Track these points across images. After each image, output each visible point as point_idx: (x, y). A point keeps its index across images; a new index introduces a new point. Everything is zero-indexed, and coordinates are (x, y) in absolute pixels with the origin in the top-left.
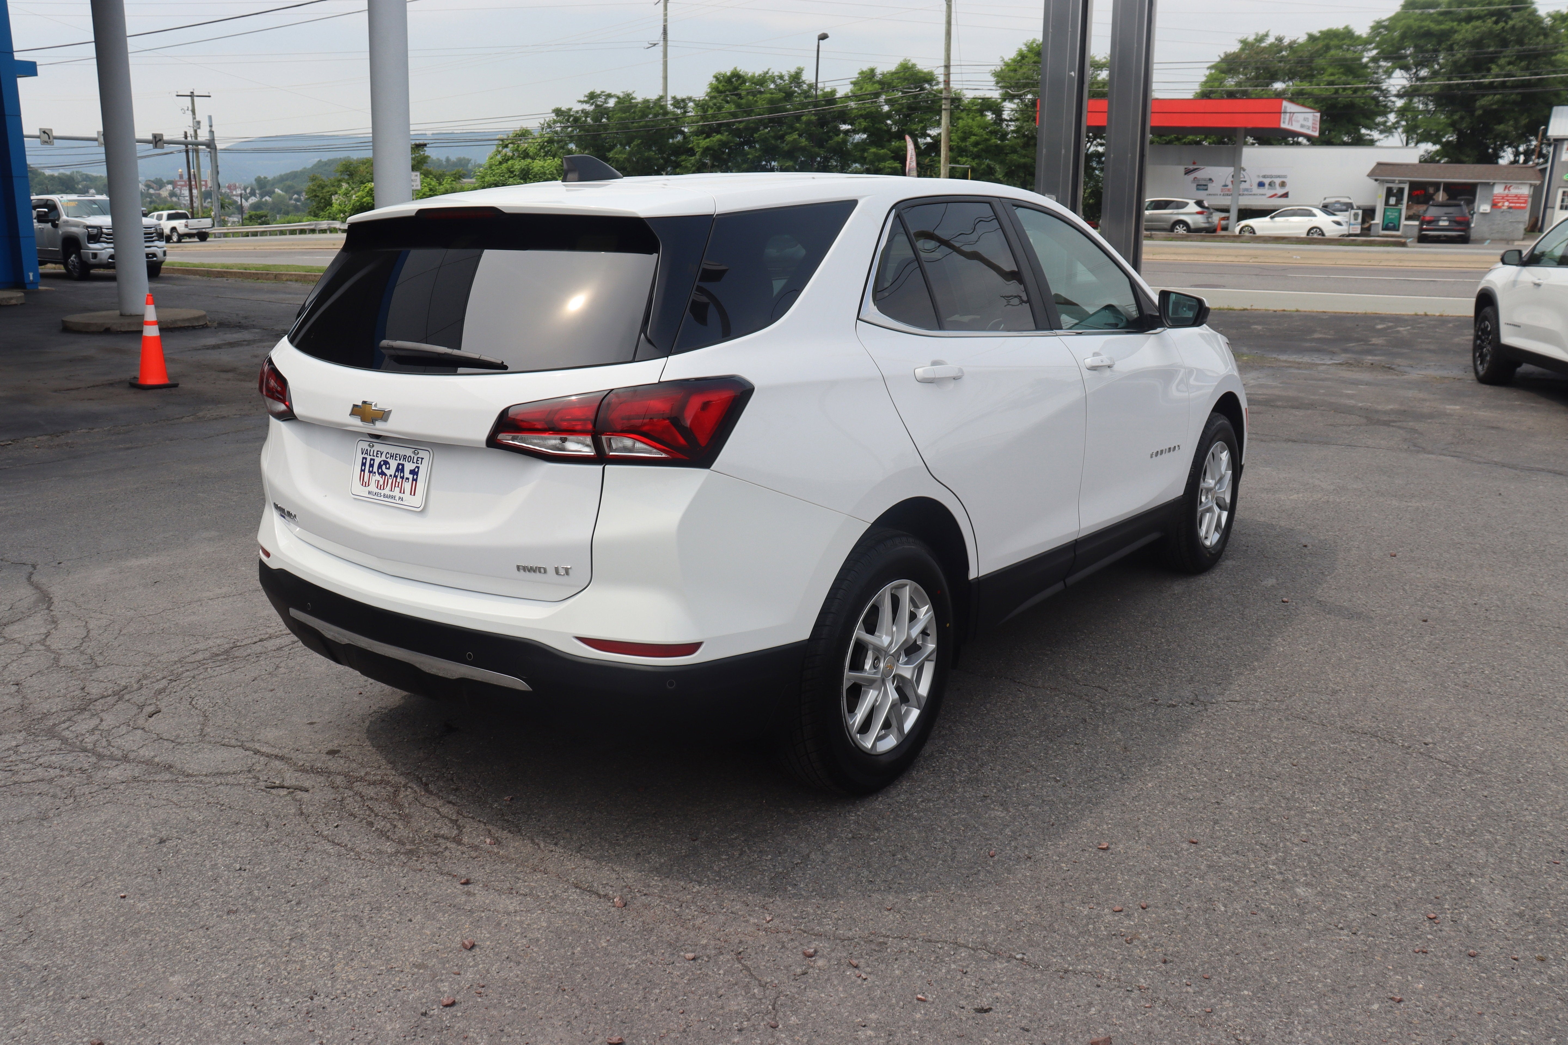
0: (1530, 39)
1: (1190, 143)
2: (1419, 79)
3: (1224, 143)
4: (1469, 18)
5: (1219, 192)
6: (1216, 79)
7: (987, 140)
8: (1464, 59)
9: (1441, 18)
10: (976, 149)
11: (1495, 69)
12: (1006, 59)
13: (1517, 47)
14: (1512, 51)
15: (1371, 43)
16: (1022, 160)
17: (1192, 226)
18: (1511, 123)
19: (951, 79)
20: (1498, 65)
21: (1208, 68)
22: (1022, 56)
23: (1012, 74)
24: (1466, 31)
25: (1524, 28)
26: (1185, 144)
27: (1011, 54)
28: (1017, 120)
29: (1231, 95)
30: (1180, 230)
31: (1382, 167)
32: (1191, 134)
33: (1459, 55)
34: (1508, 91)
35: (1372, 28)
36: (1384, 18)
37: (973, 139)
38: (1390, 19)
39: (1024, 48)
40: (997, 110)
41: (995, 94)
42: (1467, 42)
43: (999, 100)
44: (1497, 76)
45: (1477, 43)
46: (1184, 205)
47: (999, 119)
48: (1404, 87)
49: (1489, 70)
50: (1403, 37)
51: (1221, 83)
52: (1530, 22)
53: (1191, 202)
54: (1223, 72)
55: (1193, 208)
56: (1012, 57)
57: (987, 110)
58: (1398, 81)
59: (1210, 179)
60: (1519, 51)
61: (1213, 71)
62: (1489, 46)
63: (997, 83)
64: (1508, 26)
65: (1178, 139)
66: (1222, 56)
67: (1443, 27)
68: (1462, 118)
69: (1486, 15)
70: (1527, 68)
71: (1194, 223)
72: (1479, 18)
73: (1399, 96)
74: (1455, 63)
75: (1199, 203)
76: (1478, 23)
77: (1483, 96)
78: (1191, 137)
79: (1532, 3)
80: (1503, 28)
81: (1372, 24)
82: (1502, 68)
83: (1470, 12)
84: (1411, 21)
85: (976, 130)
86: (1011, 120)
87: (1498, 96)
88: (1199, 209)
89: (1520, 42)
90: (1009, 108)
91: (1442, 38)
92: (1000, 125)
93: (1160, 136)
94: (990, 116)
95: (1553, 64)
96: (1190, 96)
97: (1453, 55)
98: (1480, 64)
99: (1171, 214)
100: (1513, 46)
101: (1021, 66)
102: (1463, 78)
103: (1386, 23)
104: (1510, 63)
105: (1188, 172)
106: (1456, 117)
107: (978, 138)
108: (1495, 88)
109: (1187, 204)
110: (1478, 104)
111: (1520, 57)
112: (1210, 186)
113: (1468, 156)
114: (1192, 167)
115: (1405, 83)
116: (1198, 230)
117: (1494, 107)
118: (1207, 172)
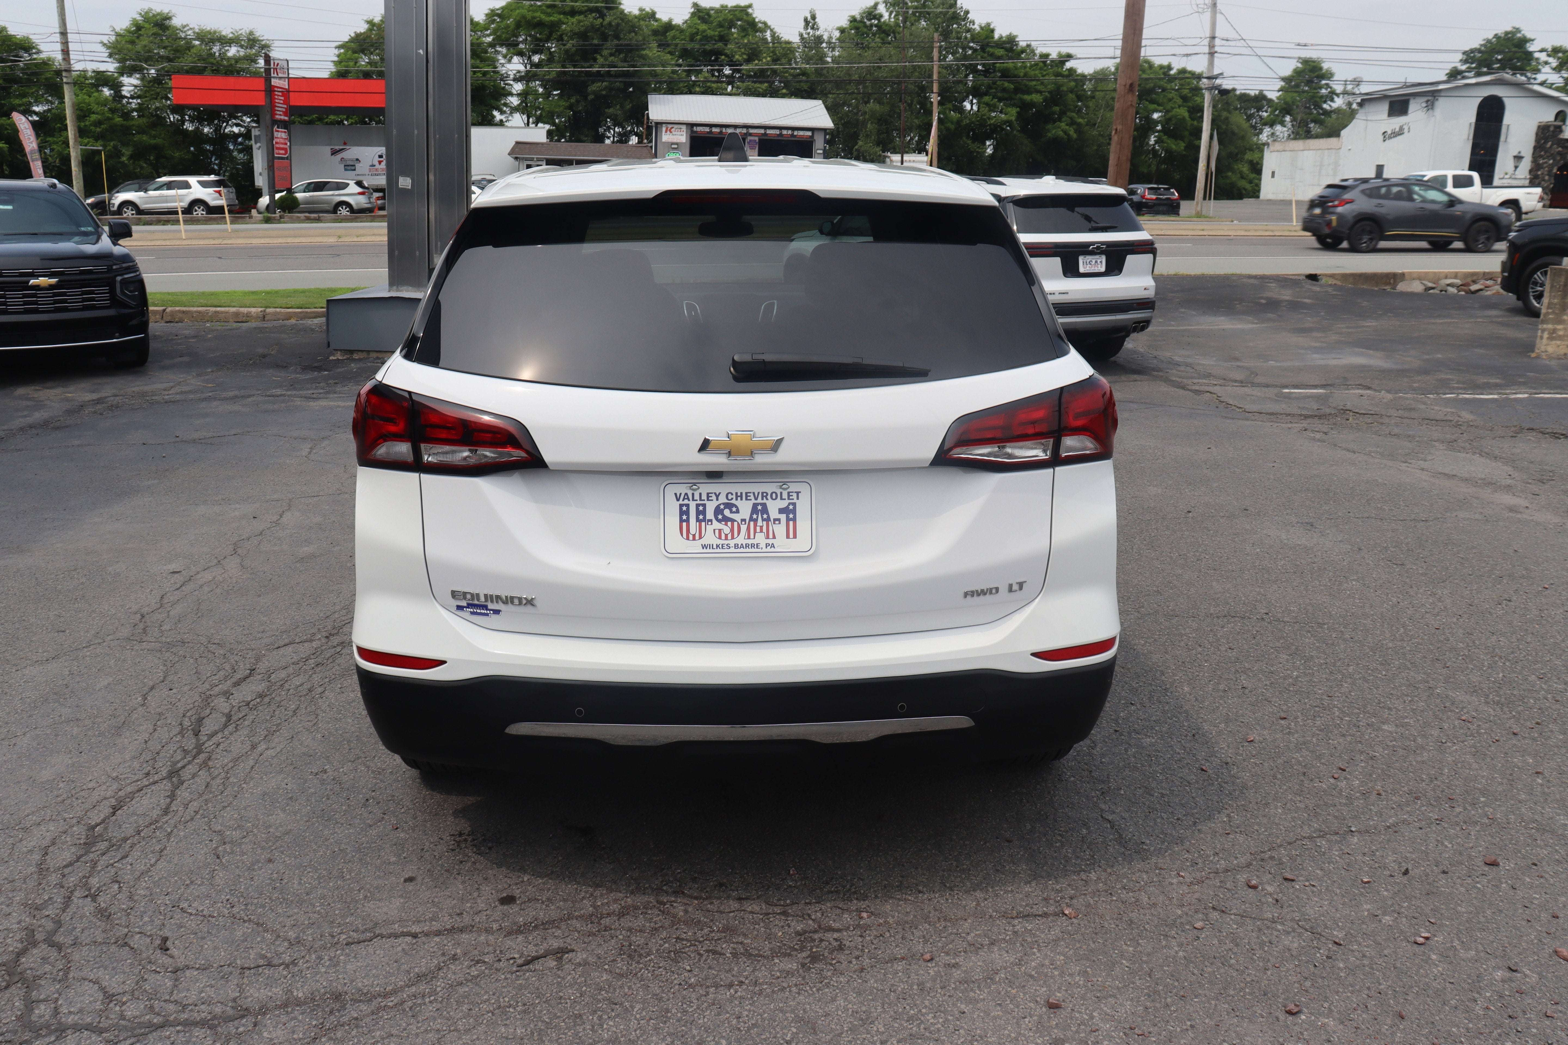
0: (625, 35)
1: (332, 123)
2: (533, 65)
3: (365, 123)
4: (573, 13)
5: (367, 172)
6: (350, 59)
7: (109, 119)
8: (574, 49)
9: (549, 10)
10: (98, 130)
11: (600, 60)
12: (118, 29)
13: (616, 42)
14: (611, 44)
15: (487, 30)
16: (153, 142)
17: (355, 207)
18: (618, 107)
19: (70, 49)
20: (601, 56)
21: (336, 48)
22: (138, 27)
23: (130, 46)
24: (569, 25)
25: (618, 25)
26: (327, 123)
27: (123, 24)
28: (138, 97)
29: (367, 75)
30: (344, 211)
31: (520, 145)
32: (334, 114)
33: (569, 46)
34: (612, 79)
35: (487, 15)
36: (497, 7)
37: (94, 117)
38: (503, 8)
39: (139, 18)
40: (116, 87)
41: (110, 67)
42: (575, 34)
43: (116, 75)
44: (602, 66)
45: (583, 35)
46: (346, 185)
47: (118, 96)
48: (519, 72)
49: (595, 60)
50: (518, 25)
51: (356, 63)
52: (622, 20)
53: (352, 183)
54: (355, 52)
55: (353, 188)
56: (124, 27)
57: (103, 86)
58: (516, 66)
59: (357, 160)
60: (617, 45)
61: (342, 51)
62: (593, 39)
63: (110, 56)
64: (606, 22)
65: (320, 119)
66: (353, 35)
67: (552, 18)
68: (578, 101)
69: (586, 11)
70: (625, 61)
71: (357, 204)
72: (580, 13)
73: (516, 80)
74: (567, 51)
75: (359, 184)
76: (582, 17)
77: (593, 82)
78: (332, 117)
79: (620, 4)
80: (601, 23)
81: (487, 12)
82: (606, 59)
83: (573, 6)
84: (525, 12)
85: (95, 107)
86: (132, 97)
87: (605, 83)
88: (360, 190)
89: (617, 37)
90: (130, 84)
91: (550, 30)
92: (120, 102)
93: (301, 116)
94: (107, 92)
95: (644, 57)
96: (325, 75)
97: (564, 45)
98: (587, 54)
99: (333, 195)
100: (612, 41)
101: (138, 37)
102: (575, 66)
103: (499, 12)
104: (611, 55)
105: (334, 153)
106: (573, 100)
107: (99, 117)
108: (602, 76)
109: (348, 185)
110: (590, 89)
111: (618, 51)
112: (358, 166)
113: (586, 136)
114: (337, 148)
115: (521, 68)
116: (362, 211)
117: (604, 93)
118: (354, 152)
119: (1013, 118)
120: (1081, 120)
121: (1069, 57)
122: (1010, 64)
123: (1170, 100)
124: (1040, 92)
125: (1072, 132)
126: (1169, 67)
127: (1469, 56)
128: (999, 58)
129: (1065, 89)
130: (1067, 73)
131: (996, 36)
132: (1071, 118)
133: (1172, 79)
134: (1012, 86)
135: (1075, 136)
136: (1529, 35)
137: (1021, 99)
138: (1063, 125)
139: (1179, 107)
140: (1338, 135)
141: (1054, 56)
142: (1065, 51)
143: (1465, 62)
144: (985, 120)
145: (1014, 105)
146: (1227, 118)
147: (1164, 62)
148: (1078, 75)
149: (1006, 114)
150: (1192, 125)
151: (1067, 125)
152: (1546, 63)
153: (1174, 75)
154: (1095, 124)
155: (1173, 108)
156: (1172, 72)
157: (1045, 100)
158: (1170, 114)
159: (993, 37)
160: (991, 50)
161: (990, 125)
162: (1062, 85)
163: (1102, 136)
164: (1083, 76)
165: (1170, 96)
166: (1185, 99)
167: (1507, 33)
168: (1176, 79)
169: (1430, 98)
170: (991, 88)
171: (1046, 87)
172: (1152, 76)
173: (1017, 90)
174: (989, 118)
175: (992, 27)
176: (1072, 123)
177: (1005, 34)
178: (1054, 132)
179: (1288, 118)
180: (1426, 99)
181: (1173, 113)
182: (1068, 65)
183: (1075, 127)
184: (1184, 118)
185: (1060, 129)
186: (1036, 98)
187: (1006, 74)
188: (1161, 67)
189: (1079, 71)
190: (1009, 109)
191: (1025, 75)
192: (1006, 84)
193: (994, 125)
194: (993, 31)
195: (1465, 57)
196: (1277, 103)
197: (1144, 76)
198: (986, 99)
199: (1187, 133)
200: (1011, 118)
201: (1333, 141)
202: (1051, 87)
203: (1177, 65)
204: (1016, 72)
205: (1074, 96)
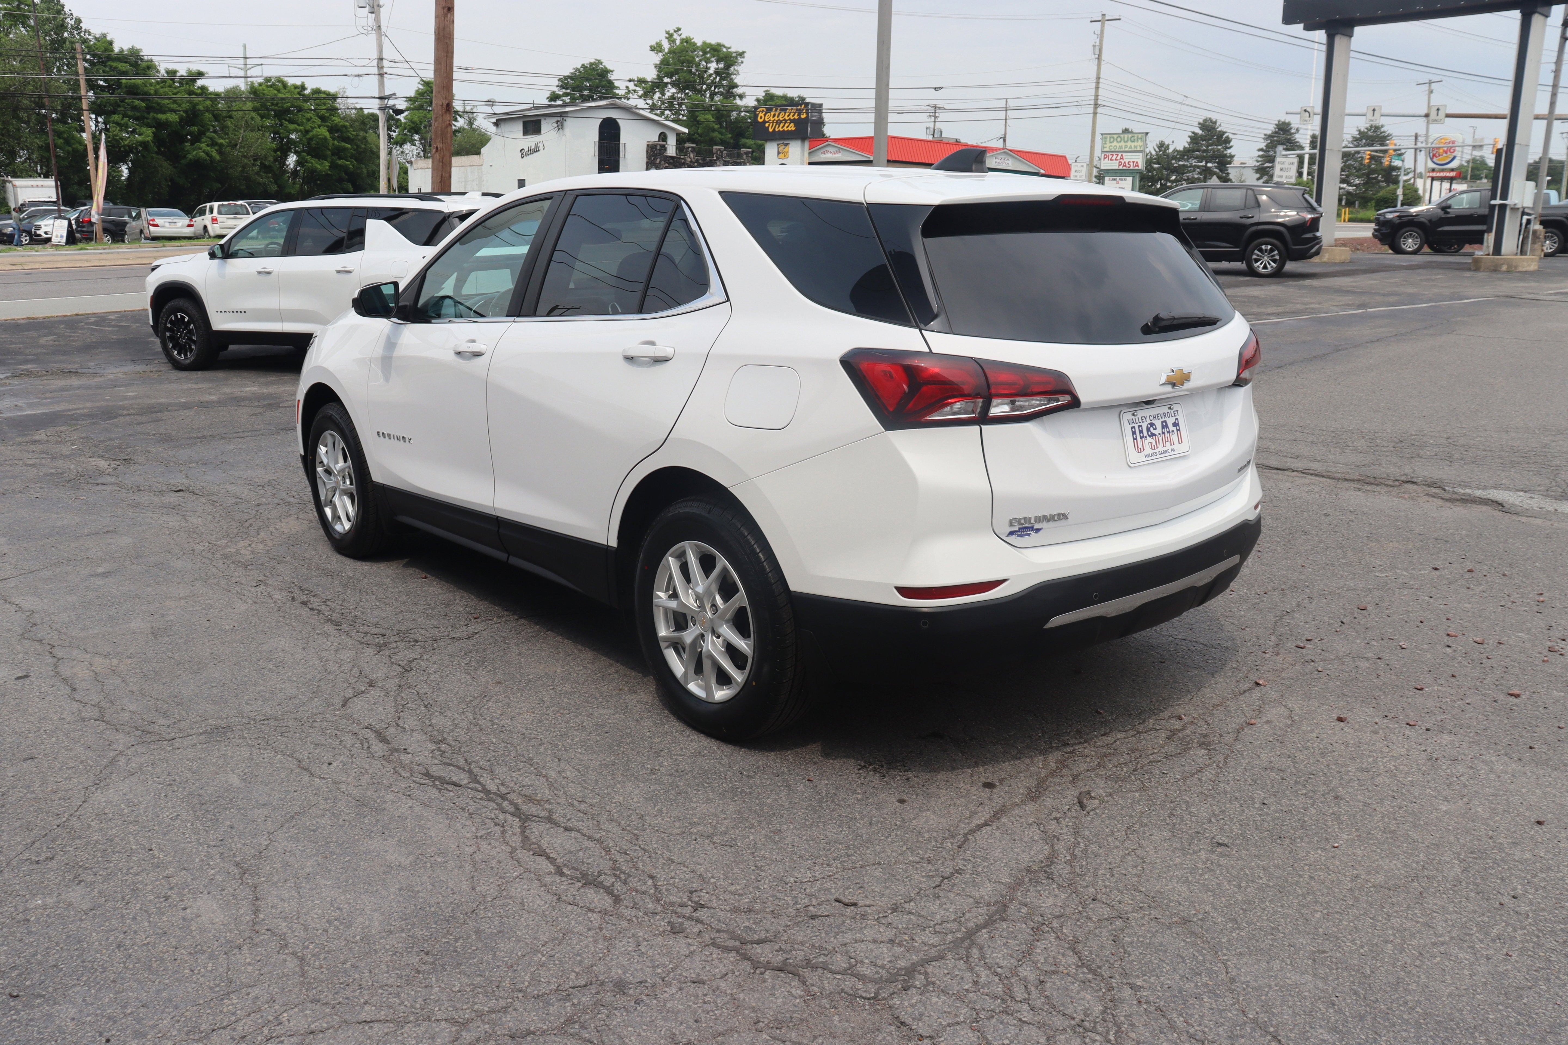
119: (149, 139)
120: (222, 141)
121: (200, 74)
122: (138, 81)
123: (308, 120)
124: (175, 111)
125: (214, 154)
126: (303, 87)
127: (564, 83)
128: (124, 73)
129: (201, 108)
130: (199, 91)
131: (116, 49)
132: (211, 139)
133: (307, 99)
134: (144, 105)
135: (218, 157)
136: (609, 67)
137: (154, 118)
138: (203, 145)
139: (319, 127)
140: (479, 153)
141: (182, 72)
142: (195, 68)
143: (562, 87)
144: (117, 140)
145: (149, 126)
146: (365, 138)
147: (298, 82)
148: (211, 93)
149: (139, 135)
150: (333, 144)
151: (208, 145)
152: (635, 91)
153: (309, 95)
154: (236, 145)
155: (313, 128)
156: (307, 92)
157: (181, 118)
158: (311, 134)
159: (113, 51)
160: (114, 64)
161: (124, 146)
162: (197, 104)
163: (245, 157)
164: (217, 95)
165: (308, 115)
166: (323, 119)
167: (591, 64)
168: (310, 99)
169: (559, 119)
170: (119, 106)
171: (180, 105)
172: (288, 95)
173: (149, 109)
174: (122, 139)
175: (109, 38)
176: (213, 144)
177: (126, 47)
178: (194, 153)
179: (416, 137)
180: (555, 119)
181: (314, 132)
182: (200, 83)
183: (216, 148)
184: (325, 138)
185: (201, 150)
186: (173, 117)
187: (133, 91)
188: (296, 87)
189: (211, 89)
190: (144, 129)
191: (156, 92)
192: (137, 102)
193: (129, 146)
194: (111, 43)
195: (561, 83)
196: (405, 123)
197: (280, 96)
198: (116, 117)
199: (329, 153)
200: (147, 139)
201: (474, 158)
202: (185, 106)
203: (311, 85)
204: (146, 89)
205: (211, 116)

····················

Repeat everything from the start of the material down to the line containing "57: (987, 110)", including that line, and leave the pictures out.

Track these points across images. After each image, output each visible point as point_idx: (x, y). A point keeps its index across images; a new index introduces a new point. Everything is zero-indexed, and coordinates are (x, y) in absolute pixels with the origin in the top-left.
0: (1530, 39)
1: (1190, 143)
2: (1419, 79)
3: (1224, 143)
4: (1469, 18)
5: (1219, 192)
6: (1216, 79)
7: (987, 140)
8: (1464, 59)
9: (1441, 18)
10: (976, 149)
11: (1495, 69)
12: (1006, 59)
13: (1517, 47)
14: (1512, 51)
15: (1371, 43)
16: (1022, 160)
17: (1192, 226)
18: (1511, 123)
19: (951, 79)
20: (1498, 65)
21: (1208, 68)
22: (1022, 56)
23: (1012, 74)
24: (1466, 31)
25: (1524, 28)
26: (1185, 144)
27: (1011, 54)
28: (1017, 120)
29: (1231, 95)
30: (1180, 230)
31: (1382, 167)
32: (1191, 134)
33: (1459, 55)
34: (1508, 91)
35: (1372, 28)
36: (1384, 18)
37: (973, 139)
38: (1390, 19)
39: (1024, 48)
40: (997, 110)
41: (995, 94)
42: (1467, 42)
43: (999, 100)
44: (1497, 76)
45: (1477, 43)
46: (1184, 205)
47: (999, 119)
48: (1404, 87)
49: (1489, 70)
50: (1403, 37)
51: (1221, 83)
52: (1530, 22)
53: (1191, 202)
54: (1223, 72)
55: (1193, 208)
56: (1012, 57)
57: (987, 110)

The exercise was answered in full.